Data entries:
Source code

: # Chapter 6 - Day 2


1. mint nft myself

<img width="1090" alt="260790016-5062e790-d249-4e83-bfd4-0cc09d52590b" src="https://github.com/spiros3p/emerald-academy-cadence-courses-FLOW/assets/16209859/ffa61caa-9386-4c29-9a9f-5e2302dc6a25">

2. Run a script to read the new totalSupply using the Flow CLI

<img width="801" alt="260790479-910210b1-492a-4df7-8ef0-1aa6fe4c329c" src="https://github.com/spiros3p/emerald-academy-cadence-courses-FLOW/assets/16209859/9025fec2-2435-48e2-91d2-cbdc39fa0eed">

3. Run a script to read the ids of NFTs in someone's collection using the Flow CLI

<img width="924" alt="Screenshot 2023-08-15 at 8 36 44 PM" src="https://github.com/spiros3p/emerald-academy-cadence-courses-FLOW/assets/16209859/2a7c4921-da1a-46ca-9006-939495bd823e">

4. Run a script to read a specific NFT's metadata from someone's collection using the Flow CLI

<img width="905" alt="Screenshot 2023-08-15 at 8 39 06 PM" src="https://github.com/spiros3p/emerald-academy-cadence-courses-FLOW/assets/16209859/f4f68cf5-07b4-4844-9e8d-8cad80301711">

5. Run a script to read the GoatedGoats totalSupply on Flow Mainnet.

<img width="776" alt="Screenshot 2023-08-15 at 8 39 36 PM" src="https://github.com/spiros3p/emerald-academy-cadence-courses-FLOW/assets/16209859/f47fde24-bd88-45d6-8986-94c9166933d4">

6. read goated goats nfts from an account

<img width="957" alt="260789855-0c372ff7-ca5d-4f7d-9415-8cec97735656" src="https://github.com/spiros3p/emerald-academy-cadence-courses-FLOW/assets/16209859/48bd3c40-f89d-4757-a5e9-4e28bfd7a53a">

■ **Task details**
Output every line of the entries above as a Markdown table with the columns Row and Line. Number the rows in order and leave out blank lines.

■ **Exercise solution**
| Row | Line |
|---|---|
| 1 | Source code |
| 2 | : # Chapter 6 - Day 2 |
| 3 | 1. mint nft myself |
| 4 | <img width="1090" alt="260790016-5062e790-d249-4e83-bfd4-0cc09d52590b" src="https://github.com/spiros3p/emerald-academy-cadence-courses-FLOW/assets/16209859/ffa61caa-9386-4c29-9a9f-5e2302dc6a25"> |
| 5 | 2. Run a script to read the new totalSupply using the Flow CLI |
| 6 | <img width="801" alt="260790479-910210b1-492a-4df7-8ef0-1aa6fe4c329c" src="https://github.com/spiros3p/emerald-academy-cadence-courses-FLOW/assets/16209859/9025fec2-2435-48e2-91d2-cbdc39fa0eed"> |
| 7 | 3. Run a script to read the ids of NFTs in someone's collection using the Flow CLI |
| 8 | <img width="924" alt="Screenshot 2023-08-15 at 8 36 44 PM" src="https://github.com/spiros3p/emerald-academy-cadence-courses-FLOW/assets/16209859/2a7c4921-da1a-46ca-9006-939495bd823e"> |
| 9 | 4. Run a script to read a specific NFT's metadata from someone's collection using the Flow CLI |
| 10 | <img width="905" alt="Screenshot 2023-08-15 at 8 39 06 PM" src="https://github.com/spiros3p/emerald-academy-cadence-courses-FLOW/assets/16209859/f4f68cf5-07b4-4844-9e8d-8cad80301711"> |
| 11 | 5. Run a script to read the GoatedGoats totalSupply on Flow Mainnet. |
| 12 | <img width="776" alt="Screenshot 2023-08-15 at 8 39 36 PM" src="https://github.com/spiros3p/emerald-academy-cadence-courses-FLOW/assets/16209859/f47fde24-bd88-45d6-8986-94c9166933d4"> |
| 13 | 6. read goated goats nfts from an account |
| 14 | <img width="957" alt="260789855-0c372ff7-ca5d-4f7d-9415-8cec97735656" src="https://github.com/spiros3p/emerald-academy-cadence-courses-FLOW/assets/16209859/48bd3c40-f89d-4757-a5e9-4e28bfd7a53a"> |